Quote Originally Posted by Snoopy View Post
I do notice a discrepancy of $18m between 'Payments to suppliers and employees' being $329m in the cashflow statement (AR2020 p38), and 'Total Operating Expenses' of $311m (AR2020 p24). The latter also contains 'Rent and rates' of $13m which may be incorporated in the former. But it does look like 'rent' is now largely incorporated in the 'Cashflows from Financing Activities', the $23m you referred to earlier.

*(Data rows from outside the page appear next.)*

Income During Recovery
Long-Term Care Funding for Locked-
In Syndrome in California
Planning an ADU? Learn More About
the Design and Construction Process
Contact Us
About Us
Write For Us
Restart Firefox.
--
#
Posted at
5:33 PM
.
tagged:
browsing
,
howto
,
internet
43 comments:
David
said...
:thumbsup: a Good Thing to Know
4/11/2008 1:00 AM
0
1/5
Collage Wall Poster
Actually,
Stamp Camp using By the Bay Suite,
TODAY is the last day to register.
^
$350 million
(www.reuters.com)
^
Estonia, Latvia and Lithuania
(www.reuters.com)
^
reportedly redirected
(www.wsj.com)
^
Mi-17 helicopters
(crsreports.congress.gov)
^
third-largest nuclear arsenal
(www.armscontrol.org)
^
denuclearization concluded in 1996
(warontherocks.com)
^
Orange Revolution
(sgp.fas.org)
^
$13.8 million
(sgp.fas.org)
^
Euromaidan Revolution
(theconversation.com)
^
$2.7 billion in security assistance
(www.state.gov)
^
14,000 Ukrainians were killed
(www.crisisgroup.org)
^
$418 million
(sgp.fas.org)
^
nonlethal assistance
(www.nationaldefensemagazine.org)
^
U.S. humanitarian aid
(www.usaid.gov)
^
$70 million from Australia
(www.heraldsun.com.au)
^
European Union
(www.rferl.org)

If the adoption of IFRS16 has lead to rent moving from an 'operating cashflow' to a 'financing cashflow', this does seem a perverse outcome, in terms of trying to understand the operating profitability of the business.
Moving on from EBITDA/I, I noticed than most companies when adopting IFRS16, simply threw their hands in the air, and told us they would not try to restate profits from previous periods. They would then go on to make various 'one off ' adjustments to their balance sheets, without fully explaining the reasoning behind that, and then carry on as though IFRS16 had always existed. However, there was one prominent listed NZX company that did not do this - Spark. Spark went to the trouble of rewriting their FY2018 and FY2017 results to show the impact of IFRS16 (and also IFRS15 on realigning income and expenses to the appropriate time period) on their income statements of those two years.

https://investors.sparknz.co.nz/Down...204/291769.pdf

It is useful to have a fully worked actual example of the implementation of the IFRS16 rules such as this.